Election’s over. Now it can be told.

The officials say the terrorist network’s leadership cadre has been “decimated,” with up to a dozen senior and midlevel operatives killed as a result of the strikes and the remaining leaders reeling from the repeated attacks.

“The enemy is really, really struggling,” says one senior U.S. counterterrorism official. “These attacks have produced the broadest, deepest and most rapid reduction in al-Qaida senior leadership that we’ve seen in several years.”…

“In the past, you could take out the No. 3 al-Qaida leader, and No. 4 just moved up to take his place,” says one official. “Well, if you take out No. 3, No. 4 and then 5, 6, 7, 8, 9 and 10, it suddenly becomes a lot more difficult to revive the leadership cadre.”

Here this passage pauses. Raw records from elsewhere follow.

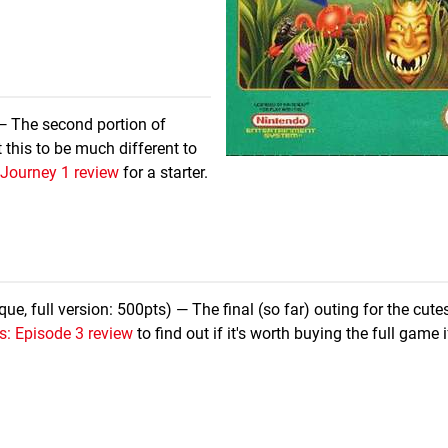
— The second portion of
 this to be much different to
 Journey 1 review
for a starter.
e, full version: 500pts) — The final (so far) outing for the cute
s: Episode 3 review
to find out if it's worth buying the full game i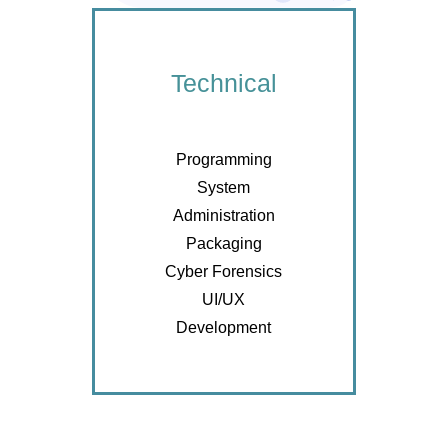
Technical
Programming
System
Administration
Packaging
Cyber Forensics
UI/UX
Development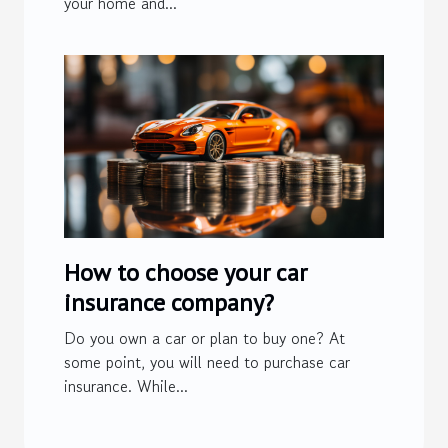
your home and...
How to choose your car
insurance company?
Do you own a car or plan to buy one? At
some point, you will need to purchase car
insurance. While...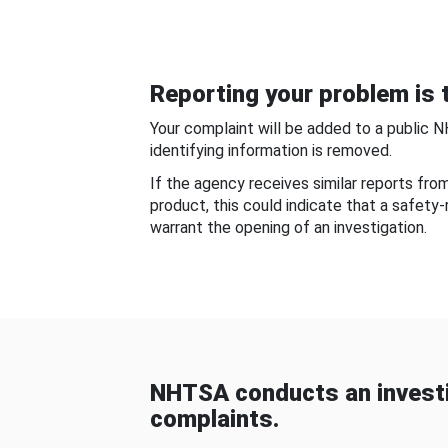
Reporting your problem is t
Your complaint will be added to a public 
identifying information is removed.
If the agency receives similar reports fr
product, this could indicate that a safety
warrant the opening of an investigation.
NHTSA conducts an investi
complaints.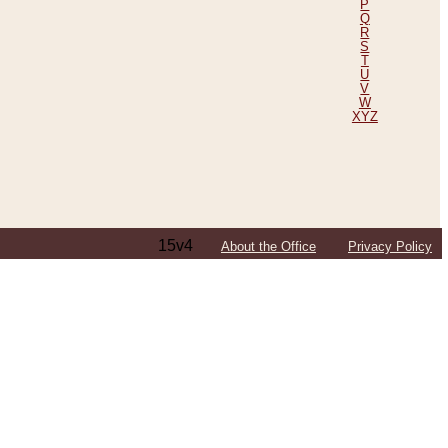
P
Q
R
S
T
U
V
W
XYZ
15v4
About the Office
Privacy Policy
ping Efforts, Including Those in Bosnia
ited States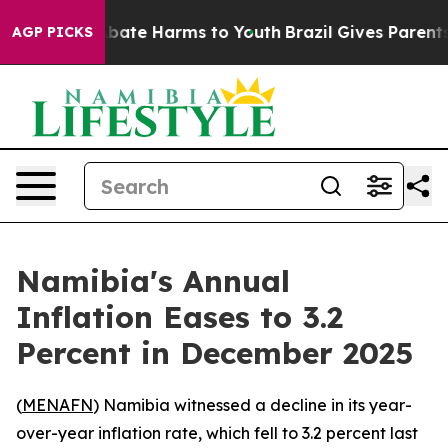
on Fund to Abate Harms to Youth
Brazil Gives Parents S
AGP PICKS
Namibia's Annual
Inflation Eases to 3.2
Percent in December 2025
(
MENAFN
) Namibia witnessed a decline in its year-
over-year inflation rate, which fell to 3.2 percent last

It ain’t all good news — 100 operatives who trained at the camps are thought to be on the loose and the Taliban keeps forcing the U.S. to lower expectations in Afghanistan — but it’s a big deal. See my update to Ed’s post on the airstrike that took out the embassy bombers last month for a round-up of America’s latest, greatest hits. The pace is remarkably consistent: Every two months or so for fully a year now, one of the AQ illuminati has gotten a ticket to meet Allah. Something profound’s happened to our intel capabilities over there but I can only marvel at what it might be. More informants, sure, but how many and how close are they to the top? The more big fish we kill, the more paranoid AQ must be, yet somehow they still haven’t caught whoever it is that’s ratting them out. A French analyst told the LA Times as far back as last May that he suspected the U.S. is using better technology too, a point the NPR story supports in touting the advantages of the new Reaper drones over Predators. And yet … it seems like there’s something bigger going on. Maybe now that The One’s in office and good news is safe to report again (see also Iraq) the media will start sniffing around. Irresponsible exit speculation: Newsweek ran two fascinating stories in the summer of 2007 — not long before the airstrikes picked up — about feuds within Al Qaeda, one supposedly between the “Egyptian” and “Libyan” wings of the group and another between Zawahiri and Osama himself. Are these turds dropping a dime on each other to eliminate their competition?